In this project I have calculated the Maximum Likelihood of a gamma function given certain observations. The gamma distribution has a wide range of applications and is used often to model waiting times in many different fields.

I began by assuming that all waiting times are distributed about the same unknown gamma distriubted with fixed hyperparameters.

Alpha and beta are the shape and rate parameters, respectively. This graph shows the gamma distribution with different shape parameters. To plot I created a lambda expression for the gamma distribution, utilizing the gamma function in the scipy.special package.

Next I took a collection of waiting times that were measured. The idea is to create a three dimensional plot that shows the probability of alpha and beta hyperparemeters given the waiting times that were observed. I iterated through each combination of hyperparameters and calculated the cumulative probability of each of observed waiting times. I then wrote a lambda expression that mapped every alpha-beta pair onto the probability, thus forming a 3D plot.
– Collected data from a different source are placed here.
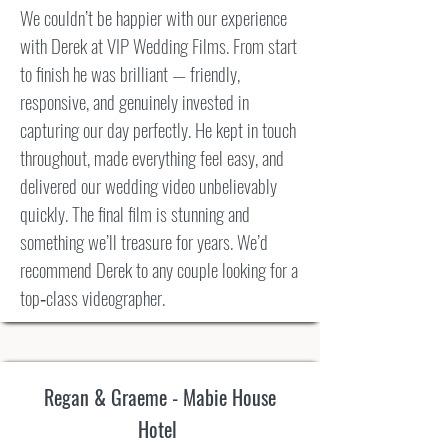
We couldn’t be happier with our experience
with Derek at VIP Wedding Films. From start
to finish he was brilliant — friendly,
responsive, and genuinely invested in
capturing our day perfectly. He kept in touch
throughout, made everything feel easy, and
delivered our wedding video unbelievably
quickly. The final film is stunning and
something we’ll treasure for years. We’d
recommend Derek to any couple looking for a
top‑class videographer.
Regan & Graeme - Mabie House
Hotel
Given the previous model/plot that shows us the likelihood of the observed waiting times given fixed hyperparameters where hyperparameters are x and y (z is the probability) in a three dimensional grid, it is possible to use the minimize function (scipy.optimize) by inverting the model/plot which in this case will return the two hyperparameters which produce the highest probability for the measured events. This is known as the maximum likelihood estimation (MLE).

I then used the maximum likelihood solution to plot the probability distribution, using my gamma function from before with set values for alpha and beta (from MLE) and iterating across the x-axis. Here I have overlayed a histogram of the waiting times.